Re: [drools-user] Drools recommendations.
Edson Tirelli <tirelli <at> post.com>
2006-06-12 12:40:54 GMT
Just a few comments:
1. There is no problem in using salience as an ordering criteria.
Usually we don't advise to use it because sometimes people abuse it and
try to do procedural development in the form of rules, what is really
bad because you force the engine to work in a way that may not be the
most efficient way. But if you write your rules correctly and make use
of salience only where it is really needed for semanthic purposes (not
"programing" purposes), there will be no problem. Regarding the garantee
of fire-order, you need to understand the concept of agenda: each tuple,
for each rule, that matches the RHS (right hand side, a.k.a. the "when"
part) go into the agenda as an activation. Then, the engine uses
"conflict resolution" strategies to decide wich activation to fire
first.

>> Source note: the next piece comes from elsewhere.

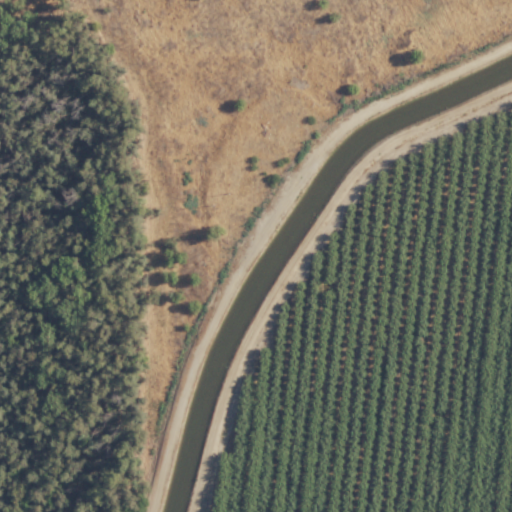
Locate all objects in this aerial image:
road: (494, 48)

You can change the conflict resolution if you need to, but the
default is a composed strategy where the first criteria is salience. So
the highest salience rules fires first by default.
Usually you don't need to worry about that. Just write your rules with a
"rule concept" in mind and it shall work just fine.

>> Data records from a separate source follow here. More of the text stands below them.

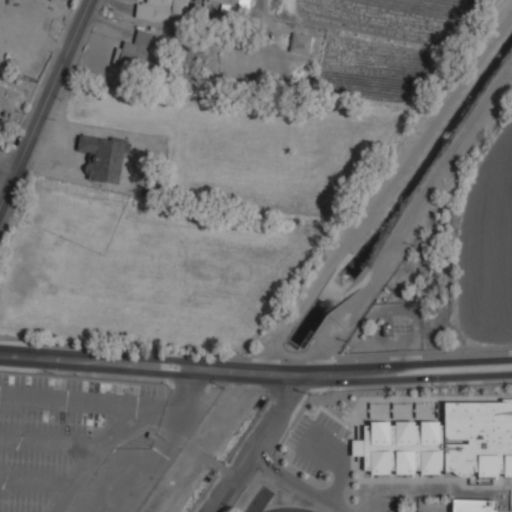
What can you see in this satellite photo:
crop: (75, 0)
building: (226, 5)
building: (226, 5)
building: (160, 10)
building: (161, 10)
building: (299, 42)
building: (299, 43)
building: (132, 50)
building: (133, 50)
building: (7, 98)
road: (45, 102)
building: (132, 163)
road: (7, 168)
road: (380, 189)
road: (169, 366)
road: (256, 366)
road: (255, 378)
street lamp: (305, 394)
road: (90, 397)
parking lot: (63, 435)
building: (442, 440)
road: (53, 442)
building: (442, 442)
parking lot: (314, 443)
road: (255, 446)
road: (164, 447)
road: (99, 457)
road: (341, 467)
road: (116, 477)
road: (39, 482)
road: (292, 486)
track: (268, 503)
building: (471, 505)
building: (472, 505)
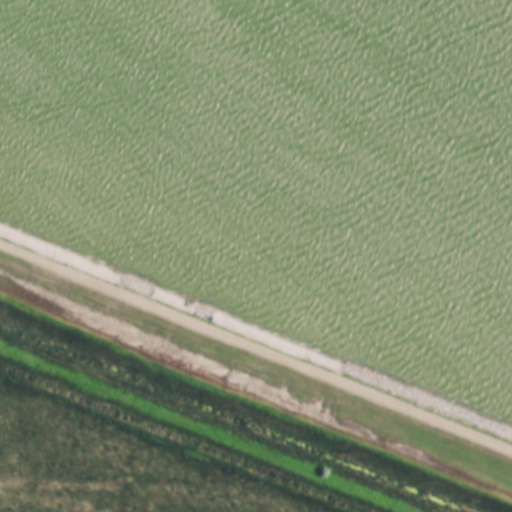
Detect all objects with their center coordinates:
road: (256, 353)
airport: (180, 437)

2. For maintanence purposes, I would say it is always better to split
the rules in multiple DRL files. There is no "runtime" performance
implications. I'm not sure if there is "loading" time impacts in
separating the rules in multiple files, but the recommended approach is
always to load the rule base once, cache it, and create as many working
memories as you need to work with it. Working this way, loading time has
a minimal impact on the whole application performance. Also, the rule
base is serializable, so you can even load it once, serialize it (to
disk, JNDI, database, or whatever is best for you), and use the
serialized version that avoids the "rule compilation" time if your rules
don't change too often.
3. I would go with the second approach no doubt. Functions are simply
blocks of code that are like black boxes for the engine. The engine can
do nothing about them, except execute them. But if you express your
knowledge as rules, the engine can do its magic. I'm not aware of any
advice against asserting objects in the LHS of a rule, and in fact, that
is the way rule engines work. Of course, if your application can assert
all objects directly, without the need of a rule whose only purpose is
to assert objects, that is a much better approach, but in case you
don't, go for the rules.
Hope it helps,
Subin P wrote:
> I am new to drools and I guess myself to be a little biased to the
> procedural way of doing things.
> I am trying to author some rules for my application and am a bit
> confused as to :
> 1.) Is there a problem in making use of salience or other attributes
> so as to order the execution of rules (for eg: there are some
> validations that need to be performed in a particular order. ) Are we
> always guaranteed that the rules will be fired in that order. Won’t
> this ordering have a dependency while new rules are added? What are
> your recommendations ?
> 2.) Do you recommend a single .drl file with all the rules or
> splitting the rules into multiple drl files. Are there any performance
> implications ?
> 3.) Please comment on the following approach :
> Say I have a “Claim” object which has a collection of LaborDetails. I
> need to make a validation on each of these LaborDetail. My initial
> instinct was to write a function to iterate through the collection and
> make the validations. (And I began to wonder what the rule engine was
> doing :) ). My next approach was to have a separate rule for the
> LaborDetail class and then from one of my previous rules, I iterate
> the laborDetails collection and assert it in the “then” part of the
> rule. This obviously ties the two rules together. Plus, I read
> somewhere in the Drools manual that it is not advisable to assert
> objects in the “then” part of a rule that forces the
> Rule engine to invoke yet another rule. Why is that ? What would you
> recommend in such a scenario ?
> I shall be grateful for any tips on the effective usage of the rule
> engine (especially tips outside of the manual.) Thanks in advance.